> [Recorded information]:
◇ ◇ ◇
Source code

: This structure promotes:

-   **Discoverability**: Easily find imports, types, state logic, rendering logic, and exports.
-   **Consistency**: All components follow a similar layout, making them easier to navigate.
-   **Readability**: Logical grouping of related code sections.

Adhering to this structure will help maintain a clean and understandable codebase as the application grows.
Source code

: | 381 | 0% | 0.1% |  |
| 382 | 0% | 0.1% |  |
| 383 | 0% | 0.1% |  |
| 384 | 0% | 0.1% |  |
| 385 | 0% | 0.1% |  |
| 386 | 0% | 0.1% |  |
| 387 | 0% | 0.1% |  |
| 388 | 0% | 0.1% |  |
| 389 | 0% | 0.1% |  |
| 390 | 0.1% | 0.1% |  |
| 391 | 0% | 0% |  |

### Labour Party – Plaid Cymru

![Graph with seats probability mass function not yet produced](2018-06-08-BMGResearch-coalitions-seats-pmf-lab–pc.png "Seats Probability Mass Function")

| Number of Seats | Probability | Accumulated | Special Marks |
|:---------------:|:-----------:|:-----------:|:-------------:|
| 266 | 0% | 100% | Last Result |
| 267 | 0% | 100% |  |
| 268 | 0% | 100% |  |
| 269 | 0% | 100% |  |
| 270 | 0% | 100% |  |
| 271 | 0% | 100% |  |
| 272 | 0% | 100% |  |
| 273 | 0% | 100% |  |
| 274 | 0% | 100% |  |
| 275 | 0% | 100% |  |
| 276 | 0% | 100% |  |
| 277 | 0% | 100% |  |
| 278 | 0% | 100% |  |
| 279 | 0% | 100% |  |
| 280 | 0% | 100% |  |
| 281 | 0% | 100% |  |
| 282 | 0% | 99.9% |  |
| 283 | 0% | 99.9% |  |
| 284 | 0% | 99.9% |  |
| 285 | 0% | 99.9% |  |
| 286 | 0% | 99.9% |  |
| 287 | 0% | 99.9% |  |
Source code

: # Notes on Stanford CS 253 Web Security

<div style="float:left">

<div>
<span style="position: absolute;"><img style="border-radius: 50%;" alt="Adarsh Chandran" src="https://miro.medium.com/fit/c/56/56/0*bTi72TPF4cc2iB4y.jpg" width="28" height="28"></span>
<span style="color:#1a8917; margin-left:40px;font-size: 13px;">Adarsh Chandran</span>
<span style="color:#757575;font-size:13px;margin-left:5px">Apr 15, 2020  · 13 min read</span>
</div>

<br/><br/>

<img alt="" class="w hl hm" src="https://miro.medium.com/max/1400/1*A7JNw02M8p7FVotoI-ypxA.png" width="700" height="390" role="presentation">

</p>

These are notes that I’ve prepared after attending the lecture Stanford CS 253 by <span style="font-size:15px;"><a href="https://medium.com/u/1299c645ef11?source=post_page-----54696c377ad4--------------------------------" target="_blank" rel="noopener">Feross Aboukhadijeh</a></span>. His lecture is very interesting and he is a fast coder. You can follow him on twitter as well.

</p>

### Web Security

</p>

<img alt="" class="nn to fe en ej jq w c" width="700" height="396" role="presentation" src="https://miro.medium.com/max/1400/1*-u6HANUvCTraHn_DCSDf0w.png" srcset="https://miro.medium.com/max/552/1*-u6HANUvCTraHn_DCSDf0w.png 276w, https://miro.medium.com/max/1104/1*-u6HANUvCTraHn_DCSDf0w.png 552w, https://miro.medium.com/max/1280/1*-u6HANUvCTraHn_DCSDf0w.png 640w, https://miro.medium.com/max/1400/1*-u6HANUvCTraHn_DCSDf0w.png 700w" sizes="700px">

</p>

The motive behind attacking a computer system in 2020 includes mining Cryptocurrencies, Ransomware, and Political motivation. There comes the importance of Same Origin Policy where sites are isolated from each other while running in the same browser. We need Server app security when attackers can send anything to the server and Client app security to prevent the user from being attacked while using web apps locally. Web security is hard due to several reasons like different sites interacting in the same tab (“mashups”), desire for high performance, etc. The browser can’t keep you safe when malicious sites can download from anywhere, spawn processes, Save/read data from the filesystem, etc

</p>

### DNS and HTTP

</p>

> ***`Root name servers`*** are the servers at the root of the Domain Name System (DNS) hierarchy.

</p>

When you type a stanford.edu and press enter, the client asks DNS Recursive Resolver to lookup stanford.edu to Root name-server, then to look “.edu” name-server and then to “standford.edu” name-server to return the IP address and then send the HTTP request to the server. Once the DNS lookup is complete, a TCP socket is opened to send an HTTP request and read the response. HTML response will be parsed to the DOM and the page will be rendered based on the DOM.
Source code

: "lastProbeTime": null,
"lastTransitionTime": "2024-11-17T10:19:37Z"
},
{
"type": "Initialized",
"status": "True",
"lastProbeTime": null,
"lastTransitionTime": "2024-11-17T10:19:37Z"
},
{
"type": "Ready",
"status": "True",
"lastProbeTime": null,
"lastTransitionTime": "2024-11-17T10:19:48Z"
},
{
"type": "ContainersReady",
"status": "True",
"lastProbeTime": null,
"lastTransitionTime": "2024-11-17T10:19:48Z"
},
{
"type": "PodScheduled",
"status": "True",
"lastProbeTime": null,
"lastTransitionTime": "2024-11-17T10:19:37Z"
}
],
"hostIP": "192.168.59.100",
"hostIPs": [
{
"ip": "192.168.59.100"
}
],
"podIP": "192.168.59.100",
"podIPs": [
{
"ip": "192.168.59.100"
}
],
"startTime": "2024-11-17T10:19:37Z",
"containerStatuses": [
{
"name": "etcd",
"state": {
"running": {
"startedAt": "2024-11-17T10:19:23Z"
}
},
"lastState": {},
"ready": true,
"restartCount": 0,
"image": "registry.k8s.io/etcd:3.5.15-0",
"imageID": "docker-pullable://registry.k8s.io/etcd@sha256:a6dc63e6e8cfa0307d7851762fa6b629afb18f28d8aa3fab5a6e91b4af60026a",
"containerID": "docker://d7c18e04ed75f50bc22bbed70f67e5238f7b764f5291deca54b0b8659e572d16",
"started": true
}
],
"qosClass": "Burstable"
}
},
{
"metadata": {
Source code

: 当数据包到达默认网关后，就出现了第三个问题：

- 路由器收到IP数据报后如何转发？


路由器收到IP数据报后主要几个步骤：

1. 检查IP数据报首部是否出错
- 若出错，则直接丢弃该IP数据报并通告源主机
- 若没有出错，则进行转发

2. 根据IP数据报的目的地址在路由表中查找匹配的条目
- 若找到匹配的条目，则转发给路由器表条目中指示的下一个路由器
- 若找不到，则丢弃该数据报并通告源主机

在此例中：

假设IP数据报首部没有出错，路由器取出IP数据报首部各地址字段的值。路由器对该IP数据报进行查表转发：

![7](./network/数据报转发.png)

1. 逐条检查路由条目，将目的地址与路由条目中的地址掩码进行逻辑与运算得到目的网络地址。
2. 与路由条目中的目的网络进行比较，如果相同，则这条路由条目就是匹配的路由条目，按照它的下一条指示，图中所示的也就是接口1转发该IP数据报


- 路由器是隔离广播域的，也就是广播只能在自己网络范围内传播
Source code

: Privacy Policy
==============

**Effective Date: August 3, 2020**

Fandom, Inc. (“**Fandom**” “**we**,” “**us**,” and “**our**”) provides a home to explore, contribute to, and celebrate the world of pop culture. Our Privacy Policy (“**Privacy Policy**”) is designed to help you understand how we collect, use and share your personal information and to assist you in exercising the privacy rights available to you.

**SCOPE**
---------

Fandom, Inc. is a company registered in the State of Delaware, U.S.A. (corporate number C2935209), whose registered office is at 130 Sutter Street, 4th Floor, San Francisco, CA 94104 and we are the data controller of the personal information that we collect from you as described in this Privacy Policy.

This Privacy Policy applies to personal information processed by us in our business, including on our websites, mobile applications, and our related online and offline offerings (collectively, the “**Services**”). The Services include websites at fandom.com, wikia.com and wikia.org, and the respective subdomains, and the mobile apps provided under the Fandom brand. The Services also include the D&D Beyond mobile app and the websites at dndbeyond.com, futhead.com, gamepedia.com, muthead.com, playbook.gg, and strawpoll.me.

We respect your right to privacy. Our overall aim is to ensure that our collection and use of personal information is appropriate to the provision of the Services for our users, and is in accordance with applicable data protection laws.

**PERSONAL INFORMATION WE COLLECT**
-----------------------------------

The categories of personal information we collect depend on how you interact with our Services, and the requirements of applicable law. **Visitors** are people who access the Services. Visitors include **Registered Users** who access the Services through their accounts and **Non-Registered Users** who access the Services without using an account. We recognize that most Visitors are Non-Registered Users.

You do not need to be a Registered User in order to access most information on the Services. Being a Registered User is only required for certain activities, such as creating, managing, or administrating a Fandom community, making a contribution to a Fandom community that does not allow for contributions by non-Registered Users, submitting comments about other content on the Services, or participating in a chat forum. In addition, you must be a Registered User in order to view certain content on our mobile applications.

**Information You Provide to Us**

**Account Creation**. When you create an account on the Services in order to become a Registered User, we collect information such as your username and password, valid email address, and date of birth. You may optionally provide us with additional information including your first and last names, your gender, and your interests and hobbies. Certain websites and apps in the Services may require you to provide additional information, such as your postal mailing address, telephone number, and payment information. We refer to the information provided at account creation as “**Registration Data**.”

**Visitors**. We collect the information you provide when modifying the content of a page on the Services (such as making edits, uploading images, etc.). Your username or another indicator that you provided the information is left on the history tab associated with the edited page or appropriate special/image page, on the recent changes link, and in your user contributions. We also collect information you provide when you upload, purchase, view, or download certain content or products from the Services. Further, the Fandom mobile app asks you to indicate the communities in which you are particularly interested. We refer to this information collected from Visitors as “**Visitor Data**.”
◇ ◇ ◇
Using the data above, repeat exactly the lines that begin at the line with "384 | 0% | 0.1%" and end at the line with "### Labour Party – Plaid Cymru", both ends included.

> [Response]:
| 384 | 0% | 0.1% |  |
| 385 | 0% | 0.1% |  |
| 386 | 0% | 0.1% |  |
| 387 | 0% | 0.1% |  |
| 388 | 0% | 0.1% |  |
| 389 | 0% | 0.1% |  |
| 390 | 0.1% | 0.1% |  |
| 391 | 0% | 0% |  |

### Labour Party – Plaid Cymru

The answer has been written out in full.